The setting is an armory not far from where the author grew up, one that was an important manufacturing site during World War II. The characters are what drive the story, but Loigman’s intimate understanding of the period’s social mores and the economic impact the war had on women on the home front make it far more resonant. Rather than rely on pop-cultural references to set the tone, she conveys unmistakably what American women were expected to do—and to never do–in this unusual yet unliberated time period.

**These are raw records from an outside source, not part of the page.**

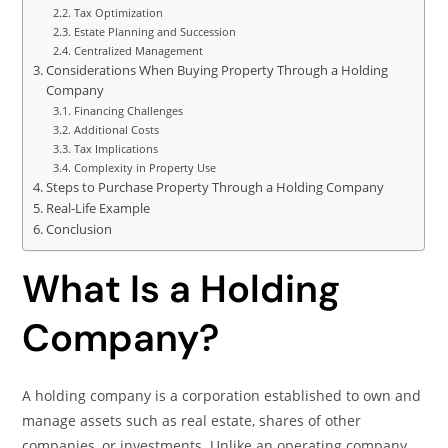
Tax Optimization
Estate Planning and Succession
Centralized Management
Considerations When Buying Property Through a Holding
Company
Financing Challenges
Additional Costs
Tax Implications
Complexity in Property Use
Steps to Purchase Property Through a Holding Company
Real-Life Example
Conclusion
What Is a Holding
Company?
A holding company is a corporation established to own and
manage assets such as real estate, shares of other
companies, or investments. Unlike an operating company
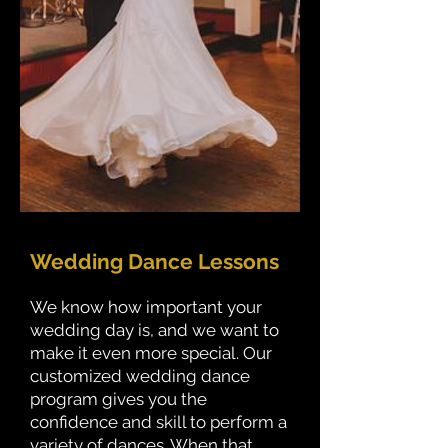
Wedding Dance Lessons
We know how important your
wedding day is, and we want to
make it even more special. Our
customized wedding dance
program gives you the
confidence and skill to perform a
variety of dances. When that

Ruth and Millie are sisters, and yet in some ways they don’t really know each other. Each has built up a personal narrative full of grievances and assumptions about the other over the course of their lives; they are estranged, with Millie back home in Brooklyn and Ruth in Springfield, Massachusetts. Both are married, and both of their husbands have decided to enlist, but otherwise their circumstances are vastly different. Ruth has married well, but when Millie’s husband Lenny is gone and their parents are dead, she has no one to turn to. She has a small child to consider, and during this time period it was unusual for a mother to leave a young child in the care of others. Men worked; women stayed home. And so although she dreads doing it, Millie writes to her older sister Ruth; Ruth doesn’t want to take Millie in, but she does.

Both sisters carry a lot of guilt, and each is holding onto a terrible secret.

The story alternates time periods and points of view, and the reader will want to pay close attention to the chapter headings, which tell us not only which woman’s perspective is featured, but also what year it is. At the outset we have the present time alternating with their childhoods, and gradually the two time periods are brought together.

 In addition, we see the viewpoints of two other women that are introduced later in the story. One is Lillian, the wife of a commanding officer; she befriends Ruth and later, Millie. The second is Arietta, the cook that feeds the armory personnel and also sings for them. Although these women’s backgrounds are provided as separate narratives, their main role is to provide the reader with an objective view of Ruth and Millie.

I generally have several books going at a time, but I paused my other reading for this one, because I felt a personal obligation to Ruth and to Millie. Family is family, and while I read this story, they were my sisters. You can’t just walk away.

Loigman joins women’s fiction and World War II historical fiction masterfully, and if this work reminds me of any other writer, it would be the great Marge Piercy. This book is highly recommended to those that cherish excellent writing.